Background and rationale: Standardized clinical management of pancreatic neuroendocrine tumours (PNETs) is restricted by different aspects of the disease, as its relative rarity, heterogeneous presentation, the limited understanding of tumour biology and the lack of risk stratification systems. While surgical excision remains the primary therapy, most patients are not candidates for resection.
Hypothesis: Prompt, specific and sensitive detection and characterisation of PNETs could lead to early detection, increasing the chance for surgical intervention and improve patients’ survival. Circulating tumour cells (CTCs) are considered attractive biomarkers for liquid biopsy as they represent an early step in blood-borne metastasis.
Aims: By building up a tissue bank of genetically characterized tumours, development of patient-derived xenografts (PDXs) and organoids, we aim to identify PNET-specific biomarkers urgently needed to design a NExT generation nanotechnology based microfluidic device and integrate the technology of minimally invasive liquid biopsy in the early detection of PNETs.

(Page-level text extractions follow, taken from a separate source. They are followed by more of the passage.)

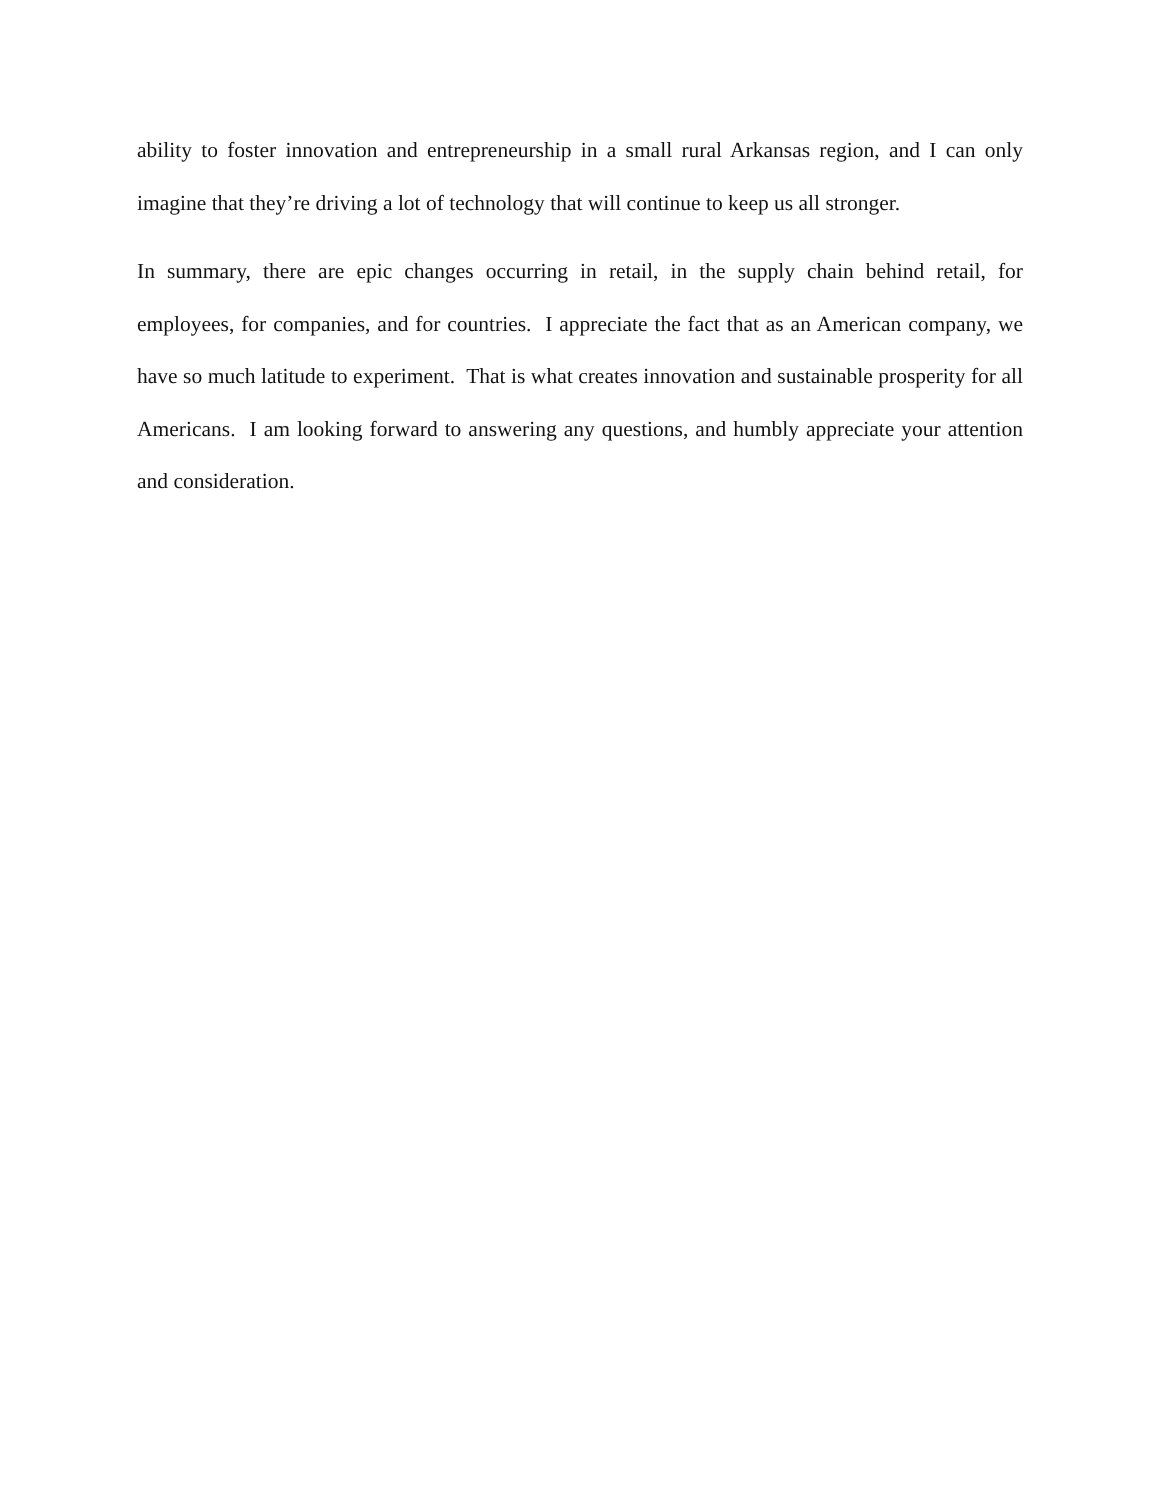ability to foster innovation and entrepreneurship in a small rural Arkansas region, and I can only imagine that they’re driving a lot of technology that will continue to keep us all stronger.
In summary, there are epic changes occurring in retail, in the supply chain behind retail, for employees, for companies, and for countries. I appreciate the fact that as an American company, we have so much latitude to experiment. That is what creates innovation and sustainable prosperity for all Americans. I am looking forward to answering any questions, and humbly appreciate your attention and consideration.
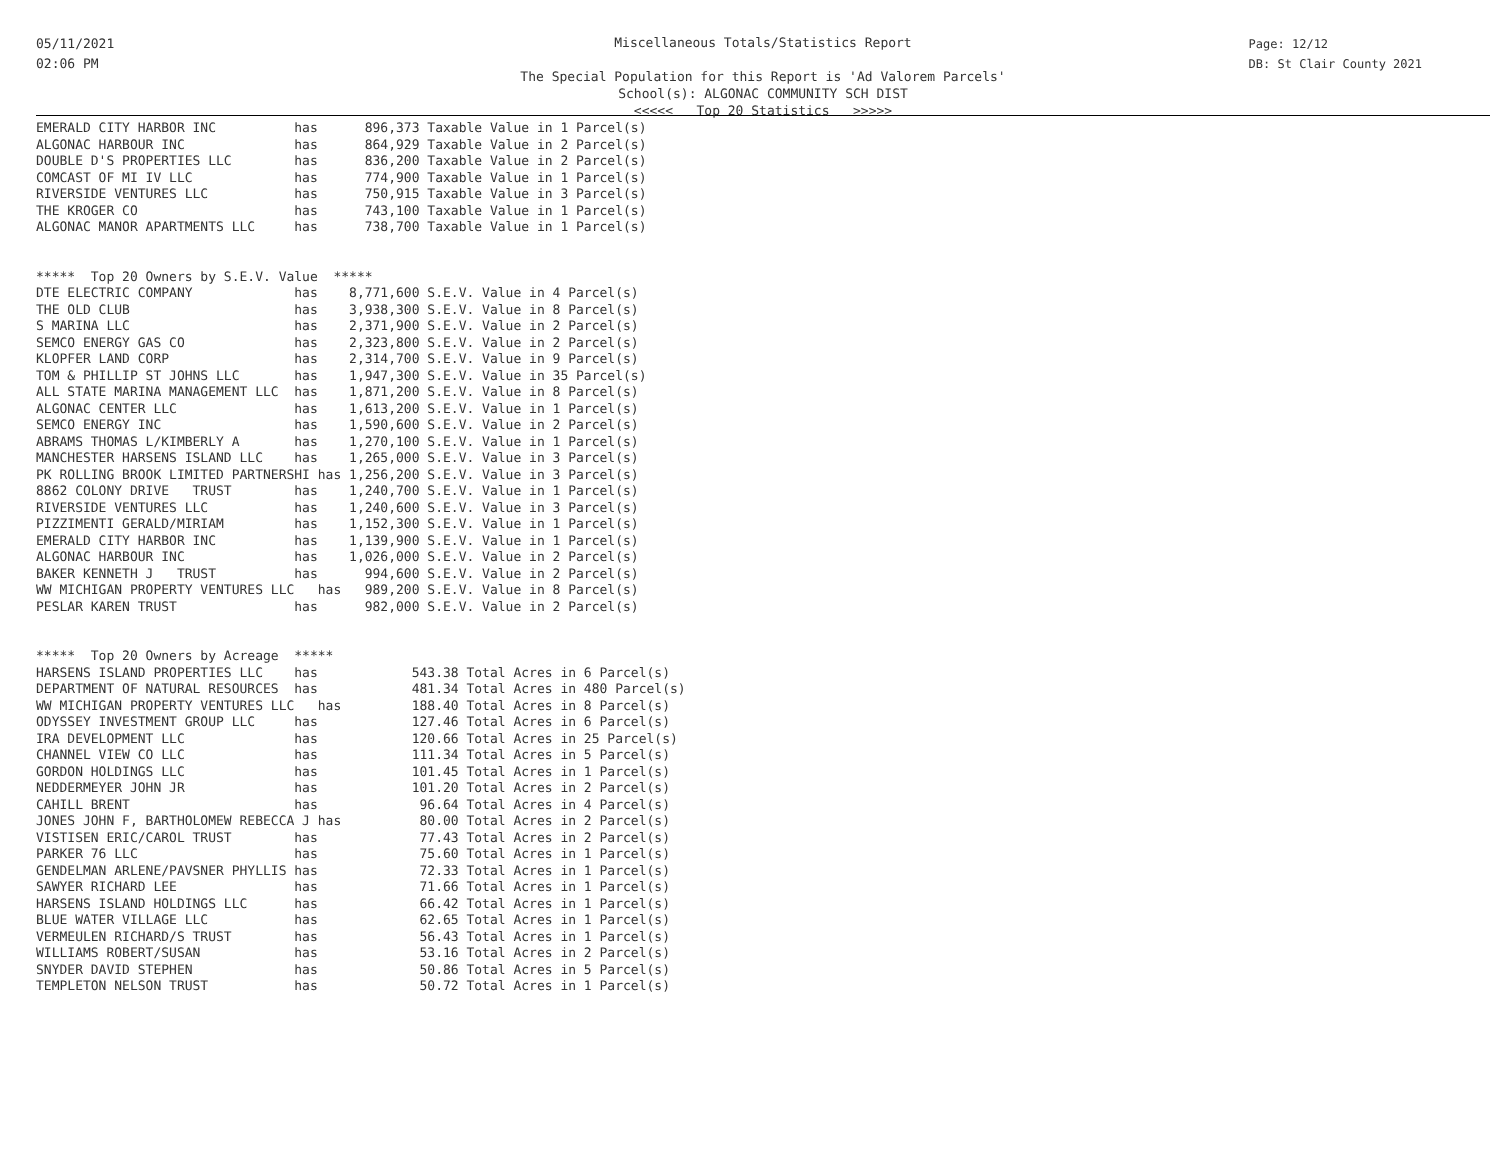05/11/2021
02:06 PM
Miscellaneous Totals/Statistics Report
The Special Population for this Report is 'Ad Valorem Parcels'
School(s): ALGONAC COMMUNITY SCH DIST
<<<<< Top 20 Statistics >>>>>
Page: 12/12
DB: St Clair County 2021
EMERALD CITY HARBOR INC          has      896,373 Taxable Value in 1 Parcel(s)
ALGONAC HARBOUR INC              has      864,929 Taxable Value in 2 Parcel(s)
DOUBLE D'S PROPERTIES LLC        has      836,200 Taxable Value in 2 Parcel(s)
COMCAST OF MI IV LLC             has      774,900 Taxable Value in 1 Parcel(s)
RIVERSIDE VENTURES LLC           has      750,915 Taxable Value in 3 Parcel(s)
THE KROGER CO                    has      743,100 Taxable Value in 1 Parcel(s)
ALGONAC MANOR APARTMENTS LLC     has      738,700 Taxable Value in 1 Parcel(s)


*****  Top 20 Owners by S.E.V. Value  *****
DTE ELECTRIC COMPANY             has    8,771,600 S.E.V. Value in 4 Parcel(s)
THE OLD CLUB                     has    3,938,300 S.E.V. Value in 8 Parcel(s)
S MARINA LLC                     has    2,371,900 S.E.V. Value in 2 Parcel(s)
SEMCO ENERGY GAS CO              has    2,323,800 S.E.V. Value in 2 Parcel(s)
KLOPFER LAND CORP                has    2,314,700 S.E.V. Value in 9 Parcel(s)
TOM & PHILLIP ST JOHNS LLC       has    1,947,300 S.E.V. Value in 35 Parcel(s)
ALL STATE MARINA MANAGEMENT LLC  has    1,871,200 S.E.V. Value in 8 Parcel(s)
ALGONAC CENTER LLC               has    1,613,200 S.E.V. Value in 1 Parcel(s)
SEMCO ENERGY INC                 has    1,590,600 S.E.V. Value in 2 Parcel(s)
ABRAMS THOMAS L/KIMBERLY A       has    1,270,100 S.E.V. Value in 1 Parcel(s)
MANCHESTER HARSENS ISLAND LLC    has    1,265,000 S.E.V. Value in 3 Parcel(s)
PK ROLLING BROOK LIMITED PARTNERSHI has 1,256,200 S.E.V. Value in 3 Parcel(s)
8862 COLONY DRIVE   TRUST        has    1,240,700 S.E.V. Value in 1 Parcel(s)
RIVERSIDE VENTURES LLC           has    1,240,600 S.E.V. Value in 3 Parcel(s)
PIZZIMENTI GERALD/MIRIAM         has    1,152,300 S.E.V. Value in 1 Parcel(s)
EMERALD CITY HARBOR INC          has    1,139,900 S.E.V. Value in 1 Parcel(s)
ALGONAC HARBOUR INC              has    1,026,000 S.E.V. Value in 2 Parcel(s)
BAKER KENNETH J   TRUST          has      994,600 S.E.V. Value in 2 Parcel(s)
WW MICHIGAN PROPERTY VENTURES LLC   has   989,200 S.E.V. Value in 8 Parcel(s)
PESLAR KAREN TRUST               has      982,000 S.E.V. Value in 2 Parcel(s)


*****  Top 20 Owners by Acreage  *****
HARSENS ISLAND PROPERTIES LLC    has            543.38 Total Acres in 6 Parcel(s)
DEPARTMENT OF NATURAL RESOURCES  has            481.34 Total Acres in 480 Parcel(s)
WW MICHIGAN PROPERTY VENTURES LLC   has         188.40 Total Acres in 8 Parcel(s)
ODYSSEY INVESTMENT GROUP LLC     has            127.46 Total Acres in 6 Parcel(s)
IRA DEVELOPMENT LLC              has            120.66 Total Acres in 25 Parcel(s)
CHANNEL VIEW CO LLC              has            111.34 Total Acres in 5 Parcel(s)
GORDON HOLDINGS LLC              has            101.45 Total Acres in 1 Parcel(s)
NEDDERMEYER JOHN JR              has            101.20 Total Acres in 2 Parcel(s)
CAHILL BRENT                     has             96.64 Total Acres in 4 Parcel(s)
JONES JOHN F, BARTHOLOMEW REBECCA J has          80.00 Total Acres in 2 Parcel(s)
VISTISEN ERIC/CAROL TRUST        has             77.43 Total Acres in 2 Parcel(s)
PARKER 76 LLC                    has             75.60 Total Acres in 1 Parcel(s)
GENDELMAN ARLENE/PAVSNER PHYLLIS has             72.33 Total Acres in 1 Parcel(s)
SAWYER RICHARD LEE               has             71.66 Total Acres in 1 Parcel(s)
HARSENS ISLAND HOLDINGS LLC      has             66.42 Total Acres in 1 Parcel(s)
BLUE WATER VILLAGE LLC           has             62.65 Total Acres in 1 Parcel(s)
VERMEULEN RICHARD/S TRUST        has             56.43 Total Acres in 1 Parcel(s)
WILLIAMS ROBERT/SUSAN            has             53.16 Total Acres in 2 Parcel(s)
SNYDER DAVID STEPHEN             has             50.86 Total Acres in 5 Parcel(s)
TEMPLETON NELSON TRUST           has             50.72 Total Acres in 1 Parcel(s)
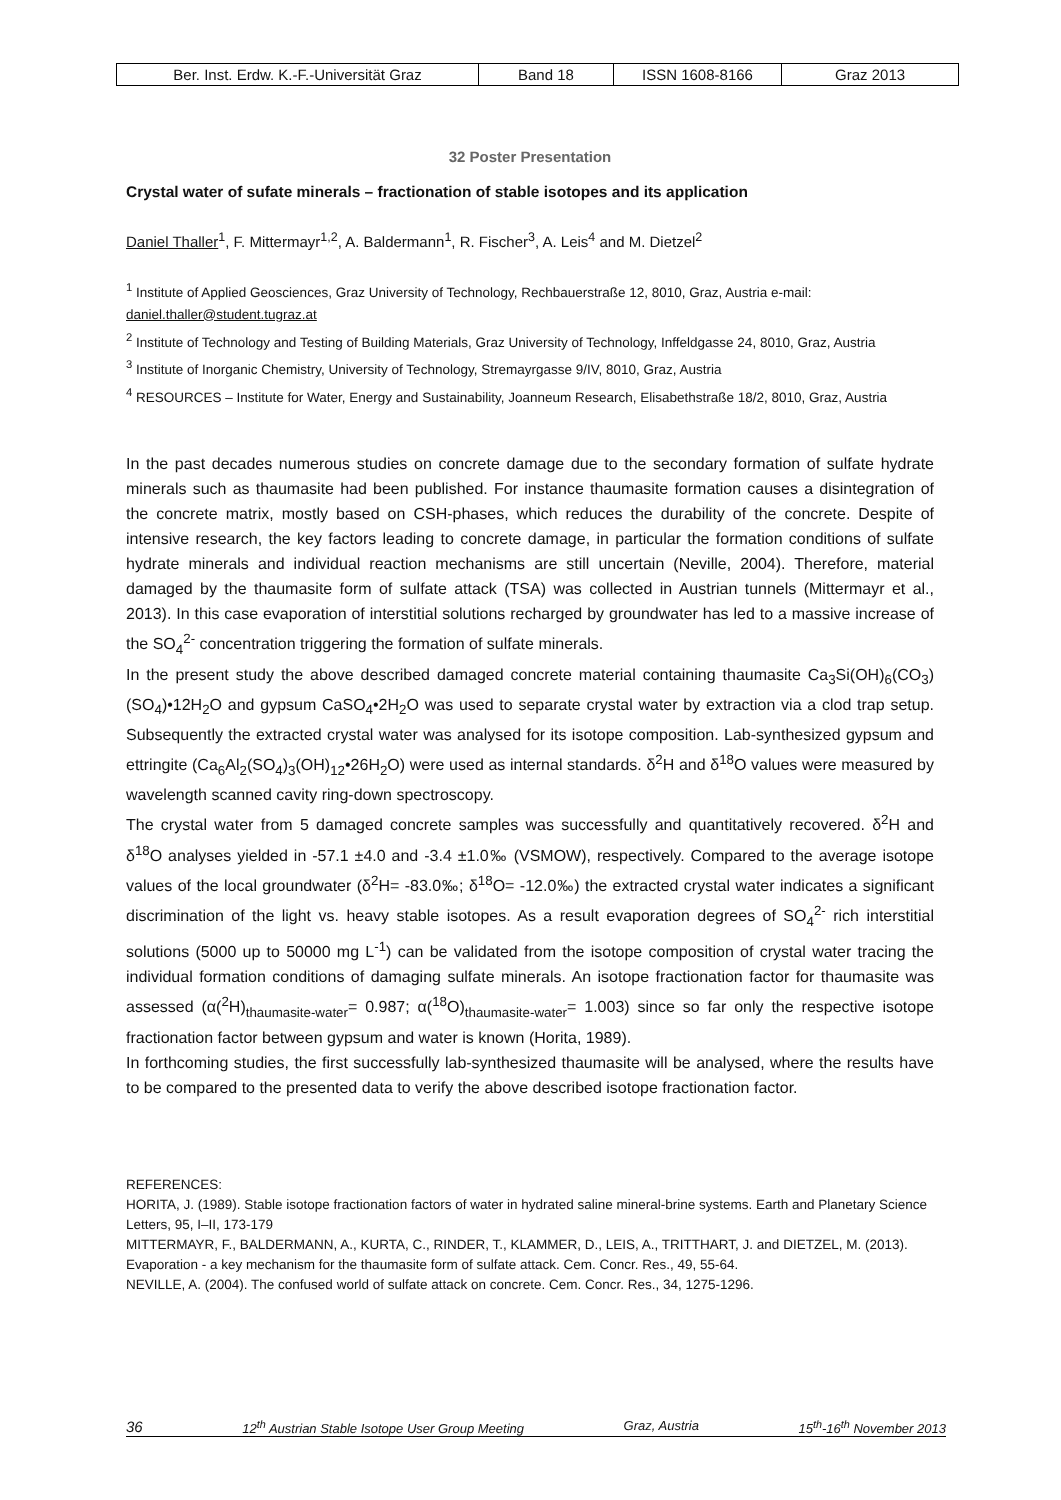| Ber. Inst. Erdw. K.-F.-Universität Graz | Band 18 | ISSN 1608-8166 | Graz 2013 |
32 Poster Presentation
Crystal water of sufate minerals – fractionation of stable isotopes and its application
Daniel Thaller<sup>1</sup>, F. Mittermayr<sup>1,2</sup>, A. Baldermann<sup>1</sup>, R. Fischer<sup>3</sup>, A. Leis<sup>4</sup> and M. Dietzel<sup>2</sup>
<sup>1</sup> Institute of Applied Geosciences, Graz University of Technology, Rechbauerstraße 12, 8010, Graz, Austria e-mail: daniel.thaller@student.tugraz.at
<sup>2</sup> Institute of Technology and Testing of Building Materials, Graz University of Technology, Inffeldgasse 24, 8010, Graz, Austria
<sup>3</sup> Institute of Inorganic Chemistry, University of Technology, Stremayrgasse 9/IV, 8010, Graz, Austria
<sup>4</sup> RESOURCES – Institute for Water, Energy and Sustainability, Joanneum Research, Elisabethstraße 18/2, 8010, Graz, Austria
In the past decades numerous studies on concrete damage due to the secondary formation of sulfate hydrate minerals such as thaumasite had been published. For instance thaumasite formation causes a disintegration of the concrete matrix, mostly based on CSH-phases, which reduces the durability of the concrete. Despite of intensive research, the key factors leading to concrete damage, in particular the formation conditions of sulfate hydrate minerals and individual reaction mechanisms are still uncertain (Neville, 2004). Therefore, material damaged by the thaumasite form of sulfate attack (TSA) was collected in Austrian tunnels (Mittermayr et al., 2013). In this case evaporation of interstitial solutions recharged by groundwater has led to a massive increase of the SO<sub>4</sub><sup>2-</sup> concentration triggering the formation of sulfate minerals.
In the present study the above described damaged concrete material containing thaumasite Ca<sub>3</sub>Si(OH)<sub>6</sub>(CO<sub>3</sub>)(SO<sub>4</sub>)•12H<sub>2</sub>O and gypsum CaSO<sub>4</sub>•2H<sub>2</sub>O was used to separate crystal water by extraction via a clod trap setup. Subsequently the extracted crystal water was analysed for its isotope composition. Lab-synthesized gypsum and ettringite (Ca<sub>6</sub>Al<sub>2</sub>(SO<sub>4</sub>)<sub>3</sub>(OH)<sub>12</sub>•26H<sub>2</sub>O) were used as internal standards. δ<sup>2</sup>H and δ<sup>18</sup>O values were measured by wavelength scanned cavity ring-down spectroscopy.
The crystal water from 5 damaged concrete samples was successfully and quantitatively recovered. δ<sup>2</sup>H and δ<sup>18</sup>O analyses yielded in -57.1 ±4.0 and -3.4 ±1.0‰ (VSMOW), respectively. Compared to the average isotope values of the local groundwater (δ<sup>2</sup>H= -83.0‰; δ<sup>18</sup>O= -12.0‰) the extracted crystal water indicates a significant discrimination of the light vs. heavy stable isotopes. As a result evaporation degrees of SO<sub>4</sub><sup>2-</sup> rich interstitial solutions (5000 up to 50000 mg L<sup>-1</sup>) can be validated from the isotope composition of crystal water tracing the individual formation conditions of damaging sulfate minerals. An isotope fractionation factor for thaumasite was assessed (α(<sup>2</sup>H)<sub>thaumasite-water</sub>= 0.987; α(<sup>18</sup>O)<sub>thaumasite-water</sub>= 1.003) since so far only the respective isotope fractionation factor between gypsum and water is known (Horita, 1989).
In forthcoming studies, the first successfully lab-synthesized thaumasite will be analysed, where the results have to be compared to the presented data to verify the above described isotope fractionation factor.
REFERENCES:
HORITA, J. (1989). Stable isotope fractionation factors of water in hydrated saline mineral-brine systems. Earth and Planetary Science Letters, 95, I–II, 173-179
MITTERMAYR, F., BALDERMANN, A., KURTA, C., RINDER, T., KLAMMER, D., LEIS, A., TRITTHART, J. and DIETZEL, M. (2013). Evaporation - a key mechanism for the thaumasite form of sulfate attack. Cem. Concr. Res., 49, 55-64.
NEVILLE, A. (2004). The confused world of sulfate attack on concrete. Cem. Concr. Res., 34, 1275-1296.
36 12<sup>th</sup> Austrian Stable Isotope User Group Meeting Graz, Austria 15<sup>th</sup>-16<sup>th</sup> November 2013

Methods: Serum and tissue samples will be collected from PNET patients and their clinical and lab records will be recorded. In clinical samples an expression study and genomic analysis will be performed by different molecular techniques whereas, in parallel organdies, PDX and CTC-derived xenografts (CDX) will be established. Based on the acquired data a NExT generation microfluidic device will be developed for PNET-detection and follow-up.
Expected results and potential impact: Better understanding of the etiopathogenetic determinants involved in PNETs formation resulting from the multidisciplinary collaboration within ‘NExT” consortium will hopefully deliver a nanotechnology-based microfluidic (next generation) device that by means of CTCs detection will present a powerful tool for the early detection of PNET tumors and patients follow-up, contributing to better medical treatment.